E-cigarettes aren’t available on the NHS. They are not the same as the inhalator, which is a type of nicotine replacement therapy that IS available on the NHS.
Since their emergence around five years ago, e-cigarettes have become increasingly popular. They’re typically marketed as a healthier (and cheaper) alternative to traditional cigarettes. And, because they don’t smell or produce smoke, they may be used in places where smoking is banned, like bars, restaurants, public transport, planes and even hospitals (though it is courteous to get permission from those around you beforehand).
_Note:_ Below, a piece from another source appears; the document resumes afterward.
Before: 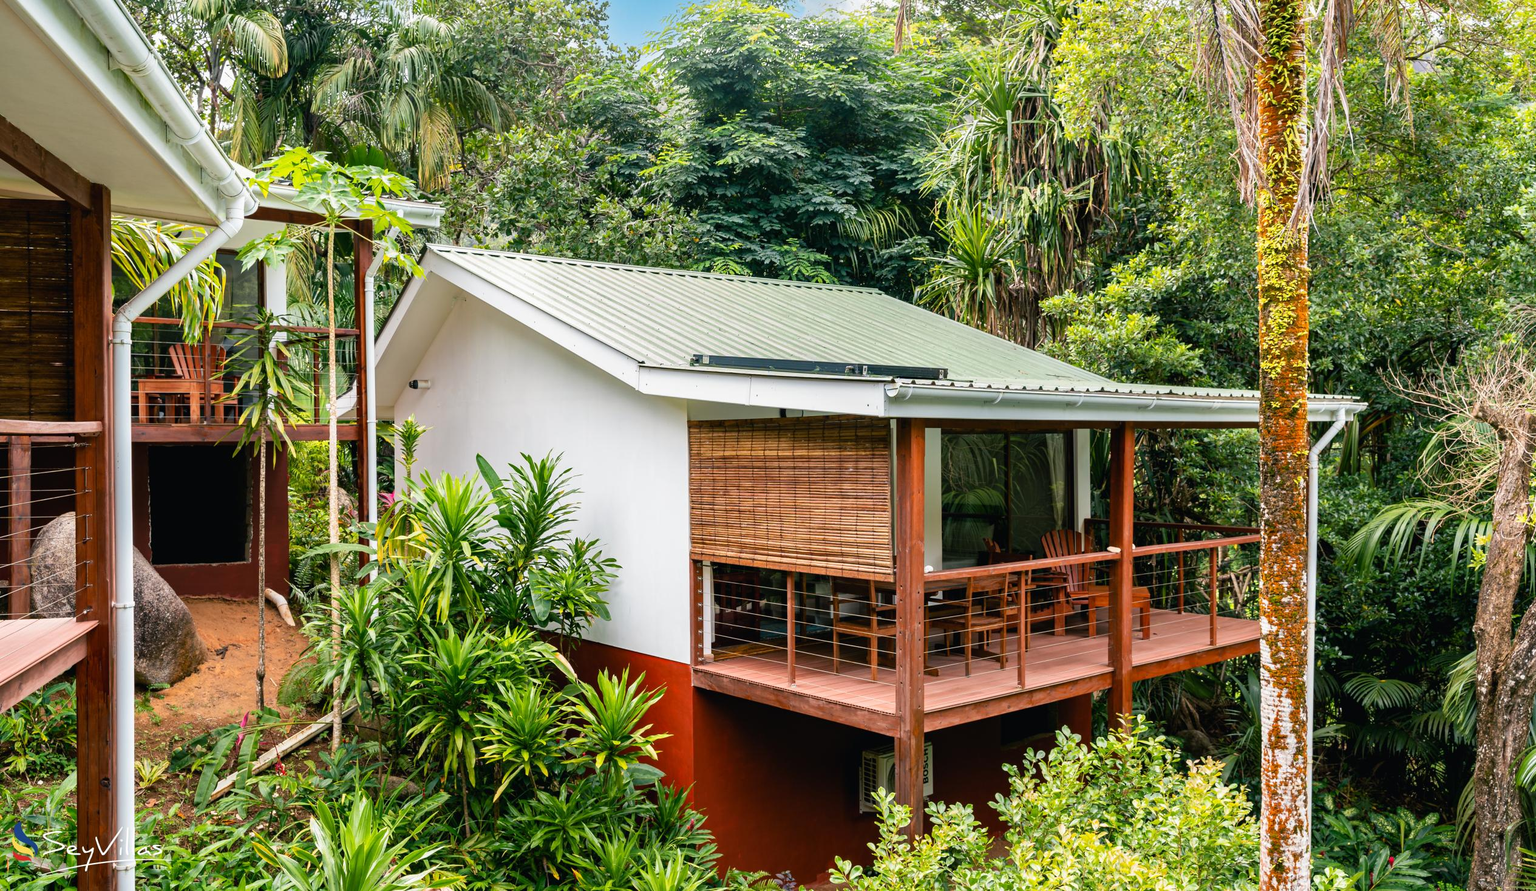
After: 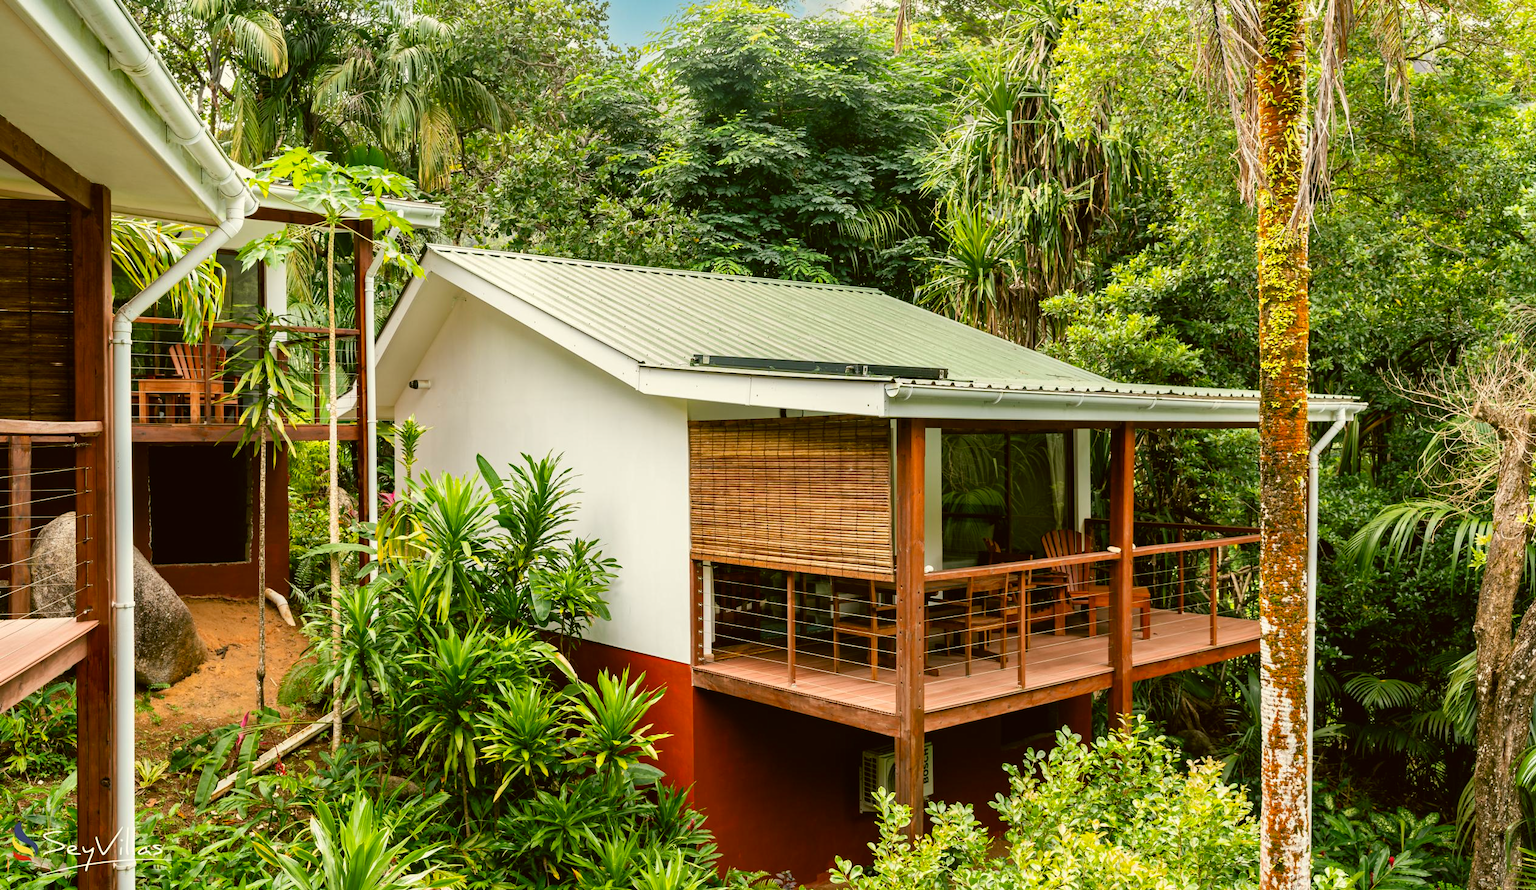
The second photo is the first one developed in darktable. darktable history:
color correction: highlights a* -1.32, highlights b* 10.1, shadows a* 0.2, shadows b* 19.68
While e-cigarettes may be safer than conventional cigarettes, we don’t yet know the long-term effects of vaping on the body. There are other potential drawbacks to using them:
- Electronic cigarettes aren’t regulated as medicines so you can’t be sure of their ingredients or how much nicotine they contain – whatever it says on the label
- The amount of nicotine you get from an e-cigarette can change over time
- They aren’t proven as safe. In fact, some e-cigarettes have been tested by local authority trading standards departments and been found to contain toxic chemicals, including some of the same cancer-causing agents produced from tobacco
- So far, there’s no proof that they can help people to stop smoking
There are clinical trials in progress to test the quality, safety and effectiveness of e-cigarettes, but until these are complete, the government can’t give any advice on them or recommend their use.